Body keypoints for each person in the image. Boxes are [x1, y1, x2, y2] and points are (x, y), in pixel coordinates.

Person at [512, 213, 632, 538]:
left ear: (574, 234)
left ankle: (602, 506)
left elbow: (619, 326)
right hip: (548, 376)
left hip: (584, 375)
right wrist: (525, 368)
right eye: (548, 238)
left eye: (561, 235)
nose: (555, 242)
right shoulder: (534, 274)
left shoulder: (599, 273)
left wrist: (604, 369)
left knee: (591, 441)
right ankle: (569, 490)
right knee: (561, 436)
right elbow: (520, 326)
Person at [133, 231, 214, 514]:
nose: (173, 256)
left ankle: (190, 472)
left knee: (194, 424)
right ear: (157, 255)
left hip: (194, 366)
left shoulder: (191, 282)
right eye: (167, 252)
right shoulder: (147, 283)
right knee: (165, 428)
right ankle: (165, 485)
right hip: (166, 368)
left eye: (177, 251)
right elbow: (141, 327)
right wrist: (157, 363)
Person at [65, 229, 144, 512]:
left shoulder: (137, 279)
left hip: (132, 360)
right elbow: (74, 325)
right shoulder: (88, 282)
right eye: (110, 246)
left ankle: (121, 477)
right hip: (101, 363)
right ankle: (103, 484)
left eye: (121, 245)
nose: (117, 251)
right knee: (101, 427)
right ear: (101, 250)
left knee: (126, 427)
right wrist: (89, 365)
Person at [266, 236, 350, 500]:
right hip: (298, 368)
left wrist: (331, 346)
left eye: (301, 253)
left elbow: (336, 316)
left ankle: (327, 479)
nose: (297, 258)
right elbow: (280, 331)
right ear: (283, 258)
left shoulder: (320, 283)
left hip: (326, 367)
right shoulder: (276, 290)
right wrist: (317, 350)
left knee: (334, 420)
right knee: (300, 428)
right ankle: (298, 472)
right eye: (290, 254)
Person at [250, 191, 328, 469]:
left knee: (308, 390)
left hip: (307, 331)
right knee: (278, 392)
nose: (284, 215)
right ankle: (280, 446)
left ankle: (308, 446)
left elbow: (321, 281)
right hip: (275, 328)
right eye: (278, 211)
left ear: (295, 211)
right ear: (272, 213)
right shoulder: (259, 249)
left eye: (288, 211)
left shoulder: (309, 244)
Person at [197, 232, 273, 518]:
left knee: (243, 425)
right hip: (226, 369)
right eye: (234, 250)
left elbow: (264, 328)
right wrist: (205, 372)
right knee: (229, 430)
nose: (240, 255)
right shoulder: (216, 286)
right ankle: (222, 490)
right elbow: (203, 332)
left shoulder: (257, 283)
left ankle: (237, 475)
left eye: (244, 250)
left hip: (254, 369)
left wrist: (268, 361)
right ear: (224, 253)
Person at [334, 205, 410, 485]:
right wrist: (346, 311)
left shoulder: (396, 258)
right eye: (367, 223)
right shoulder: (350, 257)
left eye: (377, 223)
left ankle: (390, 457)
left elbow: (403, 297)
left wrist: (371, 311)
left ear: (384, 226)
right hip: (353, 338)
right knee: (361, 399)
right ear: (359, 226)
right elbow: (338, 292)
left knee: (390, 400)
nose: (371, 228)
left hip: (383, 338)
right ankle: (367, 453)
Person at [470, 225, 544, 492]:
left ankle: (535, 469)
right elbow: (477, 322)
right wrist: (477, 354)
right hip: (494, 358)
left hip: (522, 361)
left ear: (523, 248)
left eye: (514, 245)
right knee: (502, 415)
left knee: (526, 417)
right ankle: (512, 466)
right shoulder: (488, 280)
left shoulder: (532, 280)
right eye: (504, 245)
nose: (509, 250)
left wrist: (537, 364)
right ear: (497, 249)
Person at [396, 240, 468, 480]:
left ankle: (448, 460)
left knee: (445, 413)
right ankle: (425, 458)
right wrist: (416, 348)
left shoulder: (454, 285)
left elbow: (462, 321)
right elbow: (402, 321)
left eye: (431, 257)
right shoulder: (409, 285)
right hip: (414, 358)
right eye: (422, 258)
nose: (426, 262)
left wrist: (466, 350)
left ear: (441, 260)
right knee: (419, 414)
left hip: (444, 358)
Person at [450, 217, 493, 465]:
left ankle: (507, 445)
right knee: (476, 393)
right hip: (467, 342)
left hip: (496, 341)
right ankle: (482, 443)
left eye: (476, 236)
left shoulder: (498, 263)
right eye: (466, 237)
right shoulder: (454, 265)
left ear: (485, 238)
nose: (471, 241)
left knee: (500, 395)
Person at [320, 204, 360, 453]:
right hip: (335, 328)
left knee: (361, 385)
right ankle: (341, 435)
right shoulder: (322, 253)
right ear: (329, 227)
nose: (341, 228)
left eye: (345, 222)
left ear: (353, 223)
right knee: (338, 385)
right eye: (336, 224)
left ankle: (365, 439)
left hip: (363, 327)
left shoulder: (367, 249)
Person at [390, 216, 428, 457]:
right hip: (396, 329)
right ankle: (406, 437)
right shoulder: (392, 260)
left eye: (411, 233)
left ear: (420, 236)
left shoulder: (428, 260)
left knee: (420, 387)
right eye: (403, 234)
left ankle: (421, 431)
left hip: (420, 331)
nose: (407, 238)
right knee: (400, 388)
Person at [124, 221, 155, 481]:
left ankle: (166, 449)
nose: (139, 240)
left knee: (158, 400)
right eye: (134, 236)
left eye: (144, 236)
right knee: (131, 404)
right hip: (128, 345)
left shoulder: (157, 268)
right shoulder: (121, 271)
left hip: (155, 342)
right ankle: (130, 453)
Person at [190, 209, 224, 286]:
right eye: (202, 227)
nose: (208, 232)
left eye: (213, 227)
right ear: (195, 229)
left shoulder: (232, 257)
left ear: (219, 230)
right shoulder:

======

## Your task
Return all of the data word for word.

## Task answer
Body keypoints for each person in the image. Boxes are [x1, y1, x2, y2] and points are (x, y), in pixel coordinates.

Person at [512, 213, 632, 538]:
left ear: (574, 234)
left ankle: (602, 506)
left elbow: (619, 326)
right hip: (548, 376)
left hip: (584, 375)
right wrist: (525, 368)
right eye: (548, 238)
left eye: (561, 235)
nose: (555, 242)
right shoulder: (534, 274)
left shoulder: (599, 273)
left wrist: (604, 369)
left knee: (591, 441)
right ankle: (569, 490)
right knee: (561, 436)
right elbow: (520, 326)
Person at [133, 231, 214, 514]:
nose: (173, 256)
left ankle: (190, 472)
left knee: (194, 424)
right ear: (157, 255)
left hip: (194, 366)
left shoulder: (191, 282)
right eye: (167, 252)
right shoulder: (147, 283)
right knee: (165, 428)
right ankle: (165, 485)
right hip: (166, 368)
left eye: (177, 251)
right elbow: (141, 327)
right wrist: (157, 363)
Person at [65, 229, 144, 512]:
left shoulder: (137, 279)
left hip: (132, 360)
right elbow: (74, 325)
right shoulder: (88, 282)
right eye: (110, 246)
left ankle: (121, 477)
right hip: (101, 363)
right ankle: (103, 484)
left eye: (121, 245)
nose: (117, 251)
right knee: (101, 427)
right ear: (101, 250)
left knee: (126, 427)
right wrist: (89, 365)
Person at [266, 236, 350, 500]:
right hip: (298, 368)
left wrist: (331, 346)
left eye: (301, 253)
left elbow: (336, 316)
left ankle: (327, 479)
nose: (297, 258)
right elbow: (280, 331)
right ear: (283, 258)
left shoulder: (320, 283)
left hip: (326, 367)
right shoulder: (276, 290)
right wrist: (317, 350)
left knee: (334, 420)
right knee: (300, 428)
right ankle: (298, 472)
right eye: (290, 254)
Person at [250, 191, 328, 469]:
left knee: (308, 390)
left hip: (307, 331)
right knee: (278, 392)
nose: (284, 215)
right ankle: (280, 446)
left ankle: (308, 446)
left elbow: (321, 281)
right hip: (275, 328)
right eye: (278, 211)
left ear: (295, 211)
right ear: (272, 213)
right shoulder: (259, 249)
left eye: (288, 211)
left shoulder: (309, 244)
Person at [197, 232, 273, 518]:
left knee: (243, 425)
right hip: (226, 369)
right eye: (234, 250)
left elbow: (264, 328)
right wrist: (205, 372)
right knee: (229, 430)
nose: (240, 255)
right shoulder: (216, 286)
right ankle: (222, 490)
right elbow: (203, 332)
left shoulder: (257, 283)
left ankle: (237, 475)
left eye: (244, 250)
left hip: (254, 369)
left wrist: (268, 361)
right ear: (224, 253)
Person at [334, 205, 410, 485]:
right wrist: (346, 311)
left shoulder: (396, 258)
right eye: (367, 223)
right shoulder: (350, 257)
left eye: (377, 223)
left ankle: (390, 457)
left elbow: (403, 297)
left wrist: (371, 311)
left ear: (384, 226)
right hip: (353, 338)
right knee: (361, 399)
right ear: (359, 226)
right elbow: (338, 292)
left knee: (390, 400)
nose: (371, 228)
left hip: (383, 338)
right ankle: (367, 453)
Person at [470, 225, 544, 492]:
left ankle: (535, 469)
right elbow: (477, 322)
right wrist: (477, 354)
right hip: (494, 358)
left hip: (522, 361)
left ear: (523, 248)
left eye: (514, 245)
right knee: (502, 415)
left knee: (526, 417)
right ankle: (512, 466)
right shoulder: (488, 280)
left shoulder: (532, 280)
right eye: (504, 245)
nose: (509, 250)
left wrist: (537, 364)
right ear: (497, 249)
Person at [396, 240, 468, 480]:
left ankle: (448, 460)
left knee: (445, 413)
right ankle: (425, 458)
right wrist: (416, 348)
left shoulder: (454, 285)
left elbow: (462, 321)
right elbow: (402, 321)
left eye: (431, 257)
right shoulder: (409, 285)
right hip: (414, 358)
right eye: (422, 258)
nose: (426, 262)
left wrist: (466, 350)
left ear: (441, 260)
right knee: (419, 414)
left hip: (444, 358)
Person at [450, 217, 493, 465]:
left ankle: (507, 445)
right knee: (476, 393)
right hip: (467, 342)
left hip: (496, 341)
right ankle: (482, 443)
left eye: (476, 236)
left shoulder: (498, 263)
right eye: (466, 237)
right shoulder: (454, 265)
left ear: (485, 238)
nose: (471, 241)
left knee: (500, 395)
Person at [320, 204, 360, 453]:
right hip: (335, 328)
left knee: (361, 385)
right ankle: (341, 435)
right shoulder: (322, 253)
right ear: (329, 227)
nose: (341, 228)
left eye: (345, 222)
left ear: (353, 223)
right knee: (338, 385)
right eye: (336, 224)
left ankle: (365, 439)
left hip: (363, 327)
left shoulder: (367, 249)
Person at [390, 216, 428, 457]:
right hip: (396, 329)
right ankle: (406, 437)
right shoulder: (392, 260)
left eye: (411, 233)
left ear: (420, 236)
left shoulder: (428, 260)
left knee: (420, 387)
right eye: (403, 234)
left ankle: (421, 431)
left hip: (420, 331)
nose: (407, 238)
right knee: (400, 388)
Person at [124, 221, 155, 481]:
left ankle: (166, 449)
nose: (139, 240)
left knee: (158, 400)
right eye: (134, 236)
left eye: (144, 236)
right knee: (131, 404)
right hip: (128, 345)
left shoulder: (157, 268)
right shoulder: (121, 271)
left hip: (155, 342)
right ankle: (130, 453)
Person at [190, 209, 224, 286]:
right eye: (202, 227)
nose: (208, 232)
left eye: (213, 227)
right ear: (195, 229)
left shoulder: (232, 257)
left ear: (219, 230)
right shoulder:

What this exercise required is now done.